Walking back to camp, I looked up at the stars shining through the trees. The air was warm and we could hear animals but I felt totally at ease, so far from mass development. Sometimes on these tours I think you need a couple of days to really appreciate where you are.

The next morning there was a special treat; a bowl of fried ants, which tasted a bit like popcorn. The family elder had also arrived. He was a shaman and had a huge smile. He really did exude an air of power and complete self-assurance, in his presence I felt like any problems or worries were being lifted out of me (not that I had many anyway in that moment).

Simon was really interested in drinking ayahuascara, the drug which gives you powerful hallucinations. So far the guides had just said not to think about it. The shaman took a different perspective. He said that Simon could take it, but he’d have to live with the family for at least a month to prepare himself.

Coincidentally, Simon had fallen in love with the shaman’s daughter, who had been cooking for us since the previous evening, and so he started to think how he could organise to bring more tour groups out from the UK. I lost touch with him some time after so I don’t know what happened with the shaman’s daughter or the ayahuascara.

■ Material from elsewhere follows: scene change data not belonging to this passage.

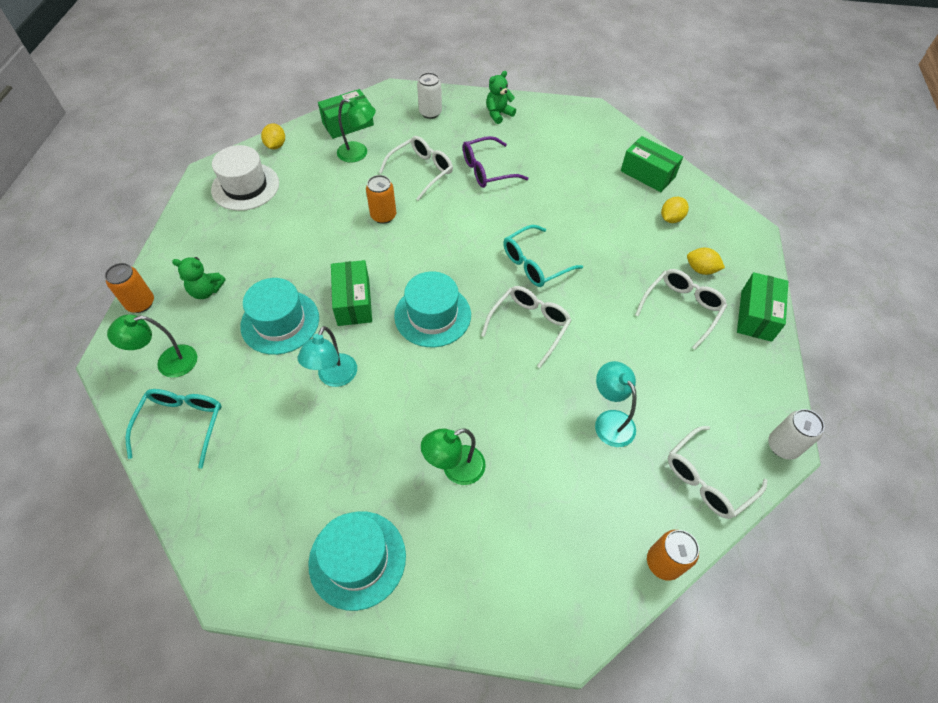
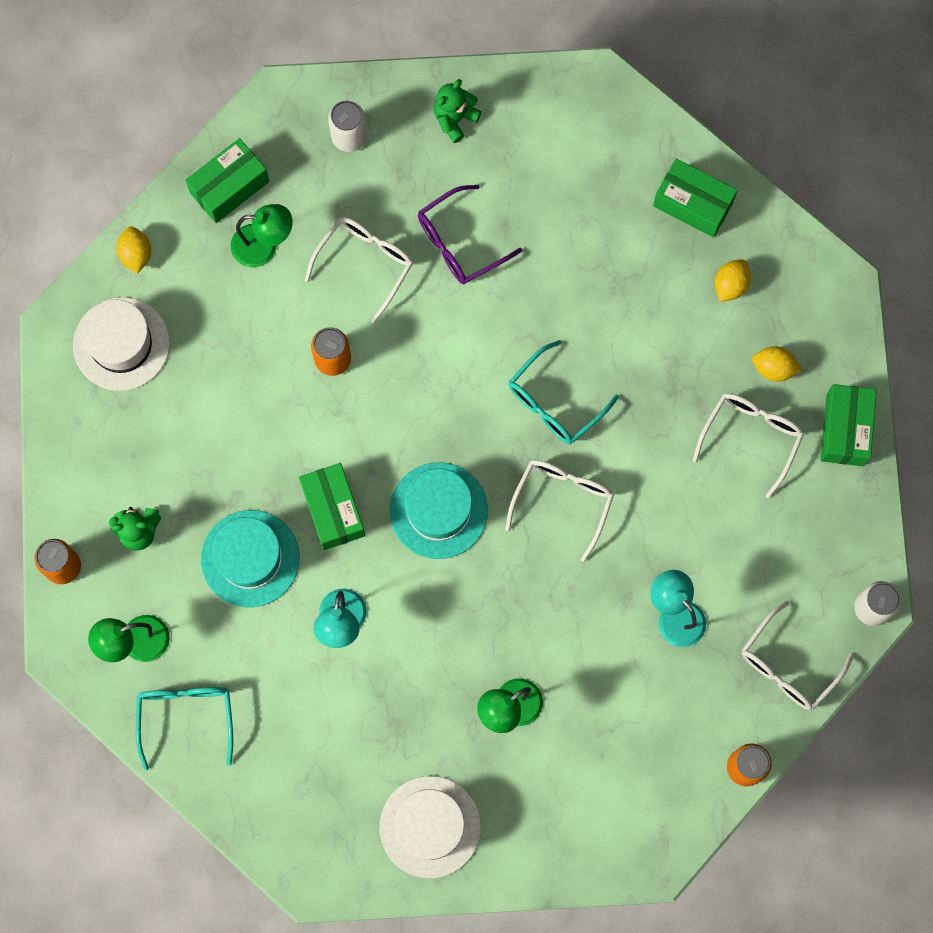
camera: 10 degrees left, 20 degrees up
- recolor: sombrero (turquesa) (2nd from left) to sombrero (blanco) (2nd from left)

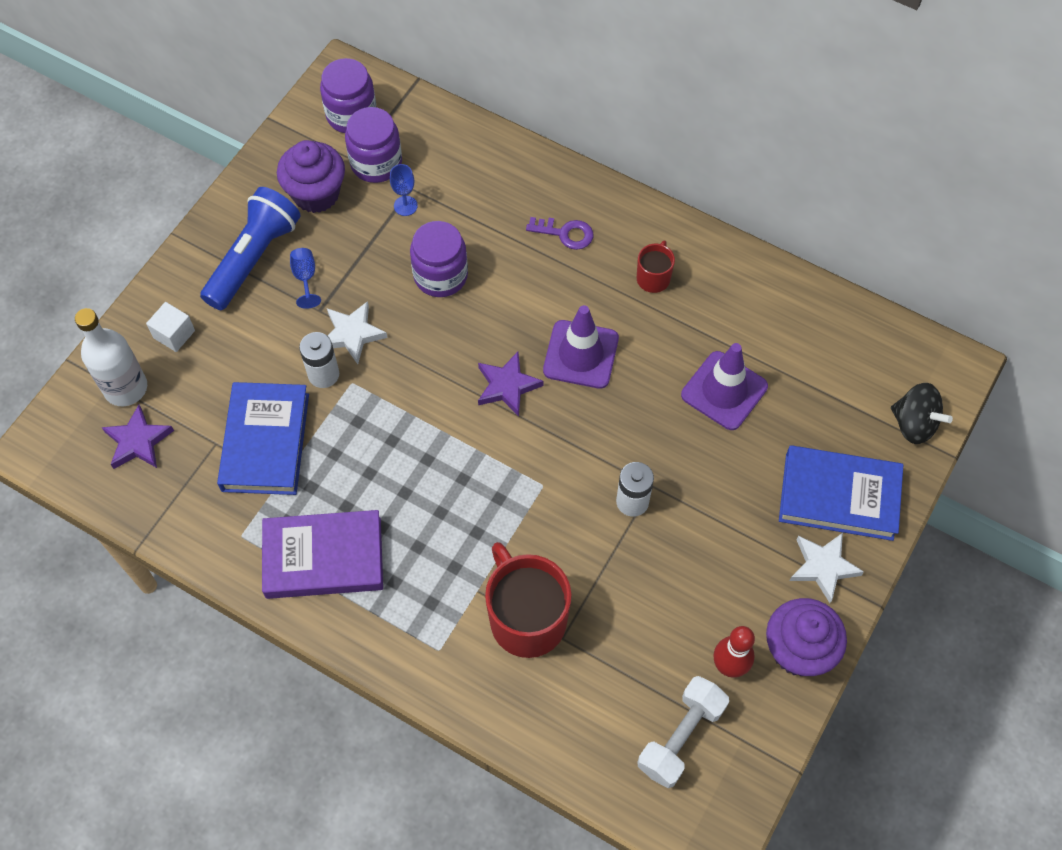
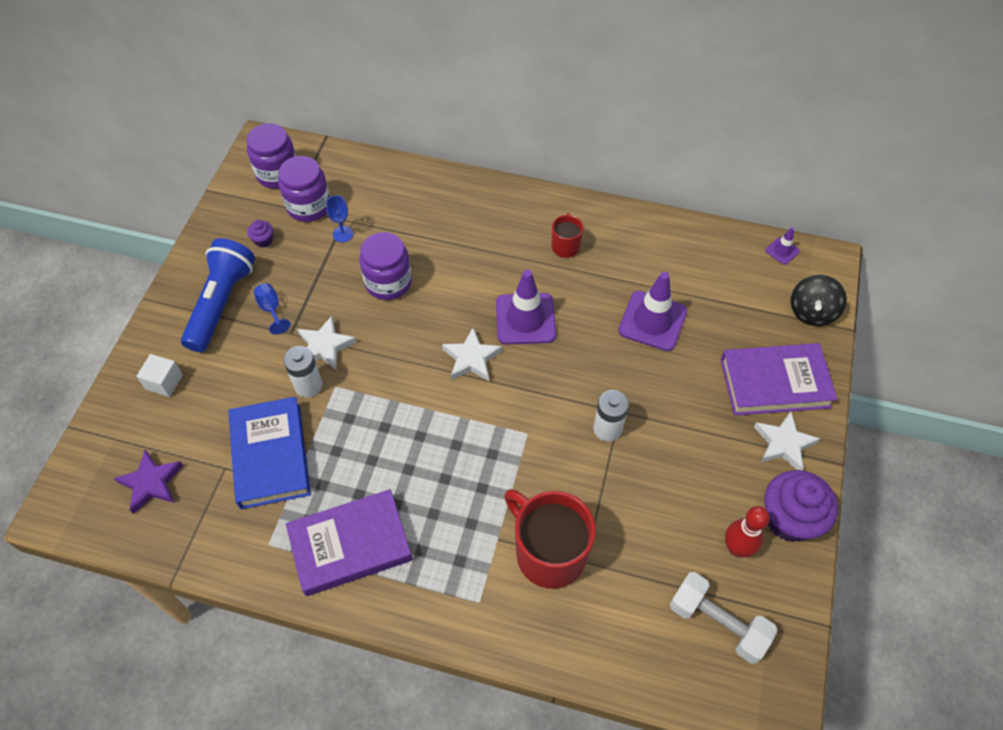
camera: 15 degrees left, 5 degrees down
- resize: magdalena (morado) (1st from left) x0.44
- recolor: estrella (morado) (2nd from left) to estrella (blanco) (2nd from left)
- rotate: mancuerna (blanco) 75 degrees counterclockwise
- recolor: libro (azul) (2nd from left) to libro (morado) (2nd from left)
- insert: cono de tráfico (morado) (3rd from left)
- rotate: peonza (negro) 90 degrees clockwise
- delete: botella (blanco)
- delete: llave (morado)

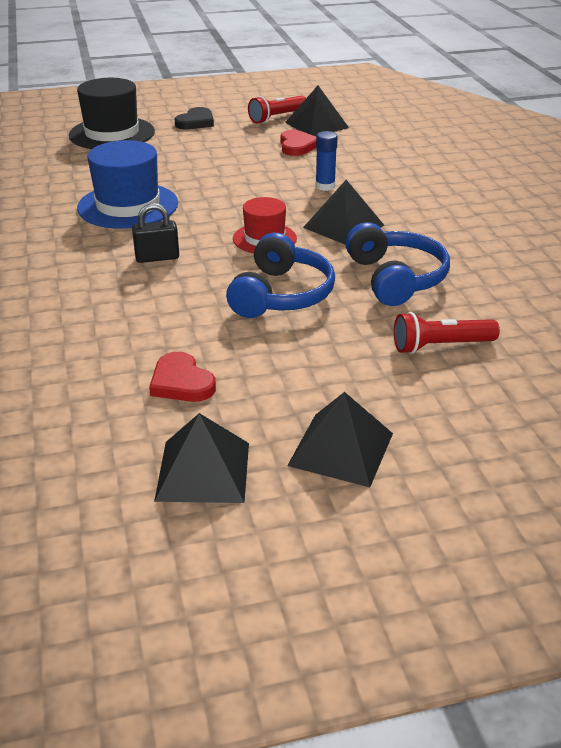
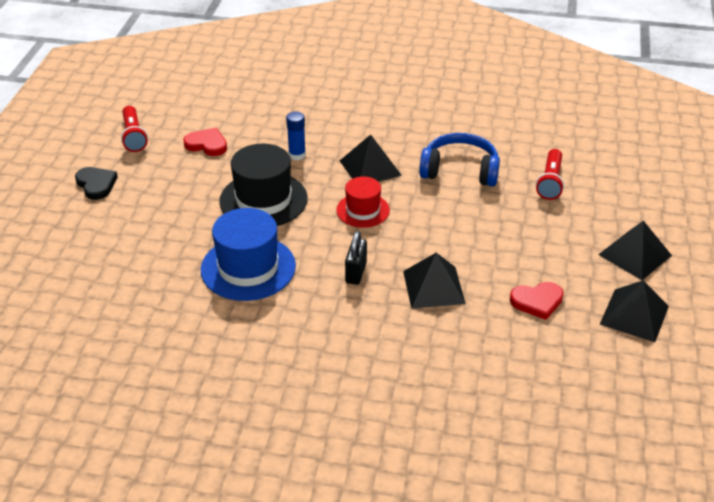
camera: 65 degrees left, 5 degrees up
- move: sombrero (negro)
- move: pirámide (negro) (2nd from left)
- delete: auriculares (azul) (1st from left)

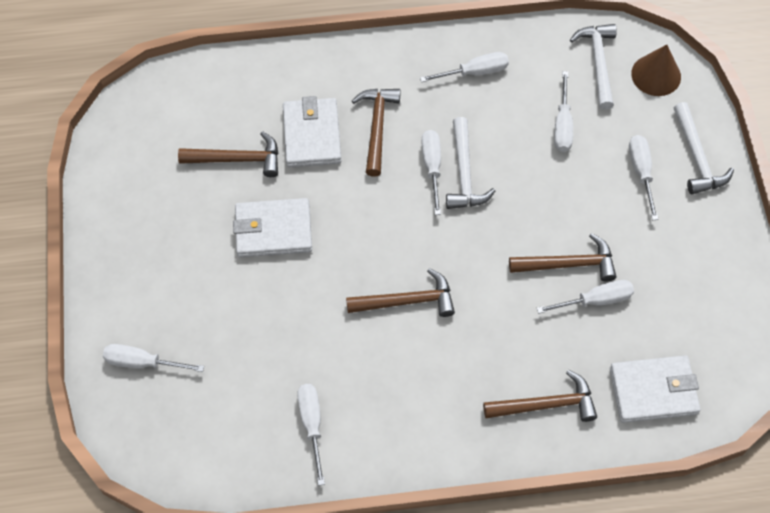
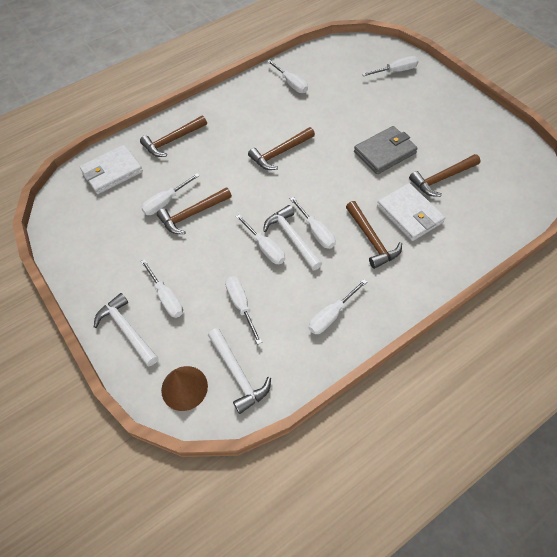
camera: 155 degrees right, 5 degrees down
- insert: destornillador (blanco) (4th from left)
- recolor: cartera (blanco) (1st from left) to cartera (gris)

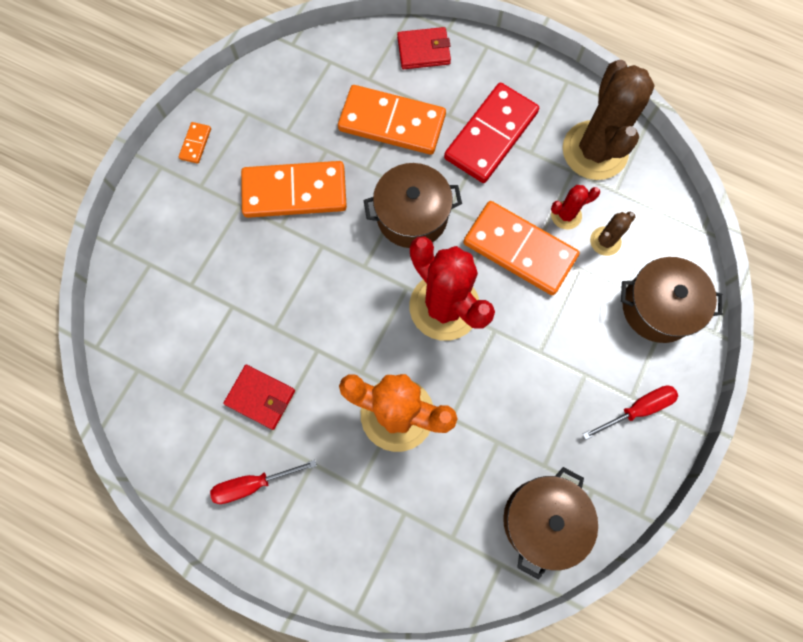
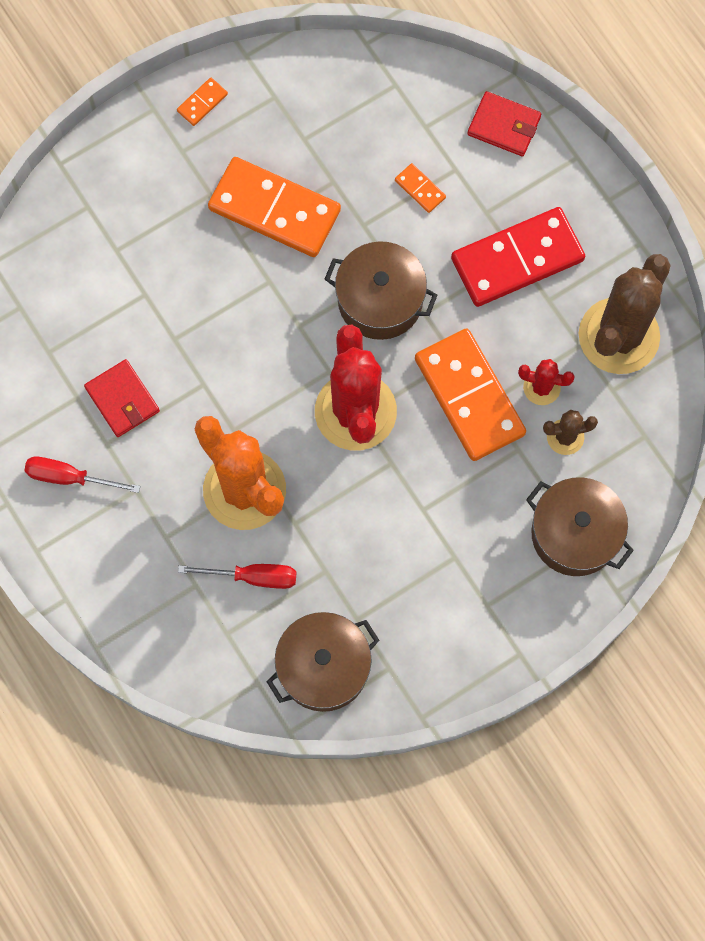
camera: 30 degrees right, 0 degrees up
- move: destornillador (rojo) (2nd from left)
- resize: ficha de dominó (naranja) (3rd from left) x0.41

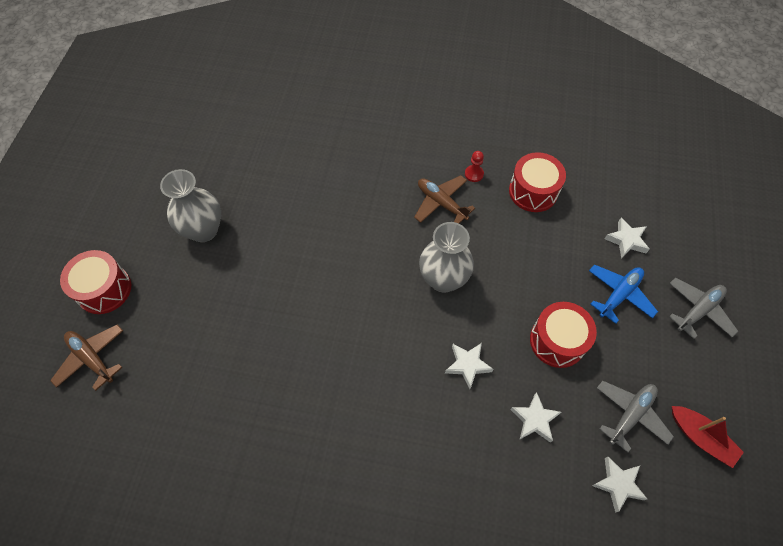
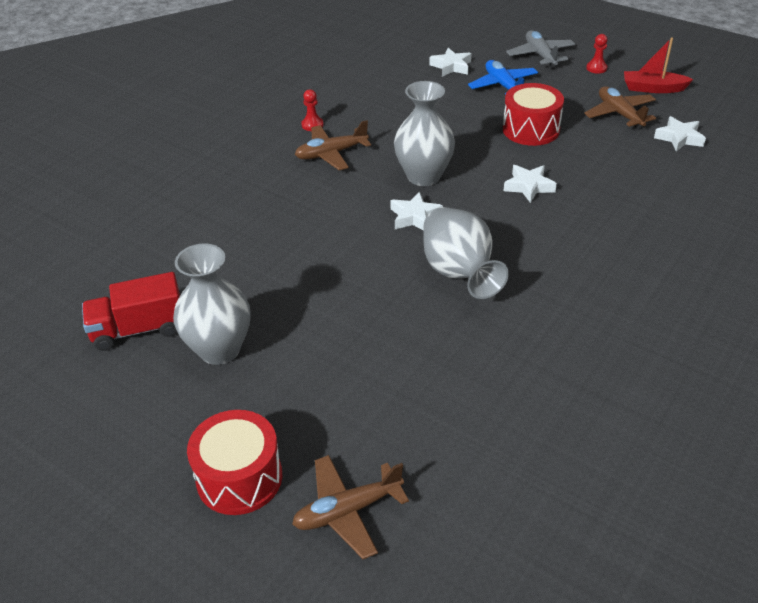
camera: 65 degrees left, 20 degrees down
- insert: camión (rojo)
- move: estrella (blanco) (2nd from left in the first image) to estrella (blanco) (1st from left)
- insert: florero (gris) (3rd from left)
- recolor: avión (gris) (1st from left) to avión (marrón) (3rd from left)
- insert: peón (rojo) (2nd from left)
- rotate: barco (rojo) 150 degrees counterclockwise
- delete: tambor (rojo) (2nd from left)

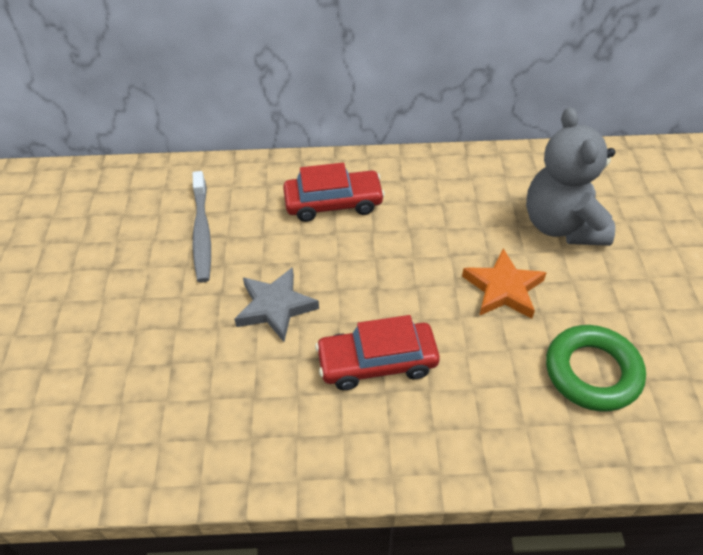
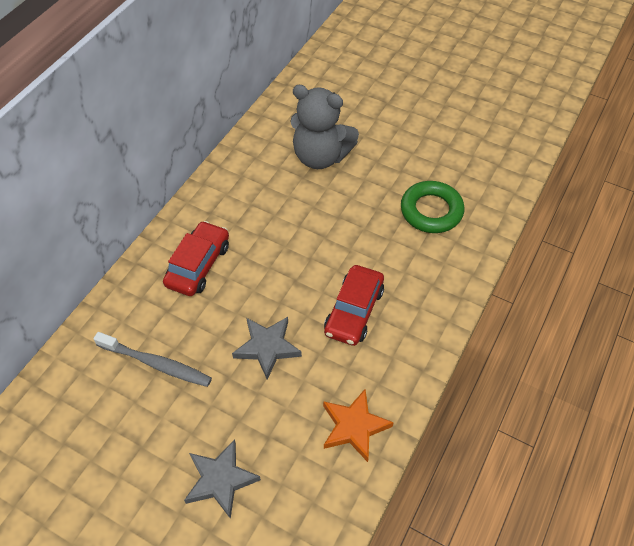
camera: 60 degrees left, 5 degrees up
- insert: estrella (gris) (1st from left)
- move: estrella (naranja)

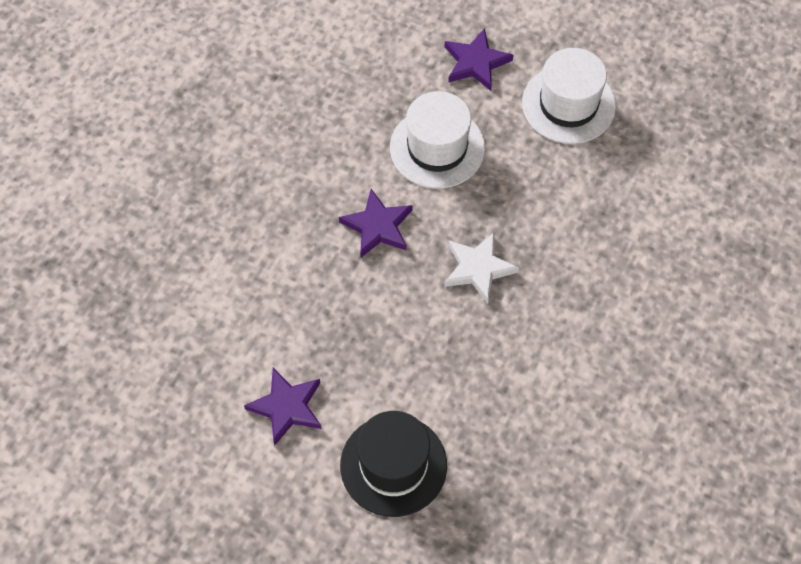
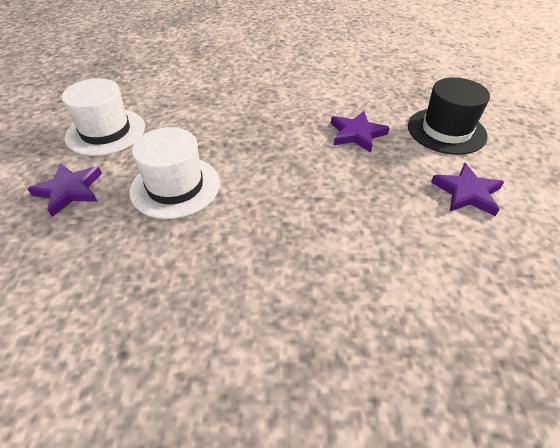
camera: 115 degrees left, 15 degrees down
- move: estrella (morado) (2nd from left)
- delete: estrella (blanco)

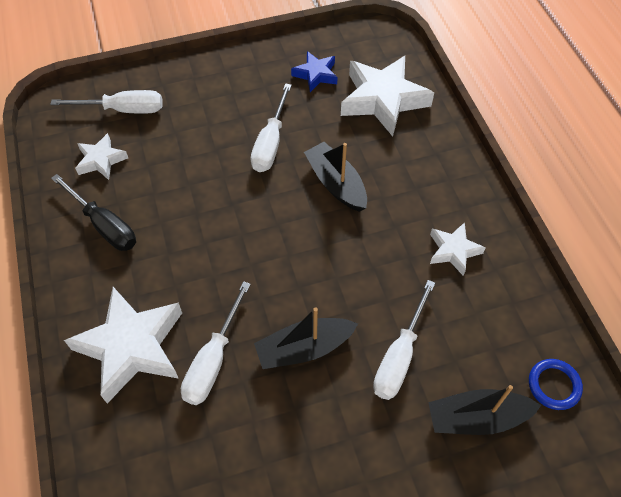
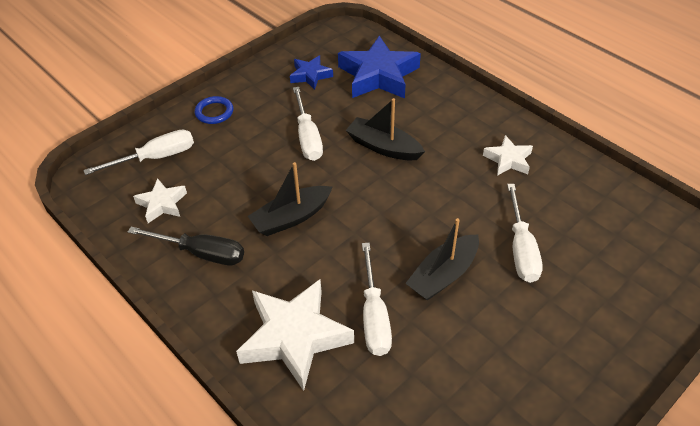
camera: 25 degrees left, 10 degrees down
- move: anillo (azul)
- move: barco (negro) (3rd from left in the first image) to barco (negro) (1st from left)
- recolor: estrella (blanco) (3rd from left) to estrella (azul) (2nd from left)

It was the end of our trip and time to drive back to Puyo. First we knocked back some potent firewater provided (worringly) by our driver who’d brought the mini-bus to collect us. We gave the shaman a lift back to town. It was quite funny to see he lived on a very normal residential street, although the house looked a bit more exotic inside, with rugs, tapestries and artefacts decorating the rooms. We said goodbye and thanks to this gentle, peaceful man and it really felt like we were leaving something special behind as we headed back to Baños.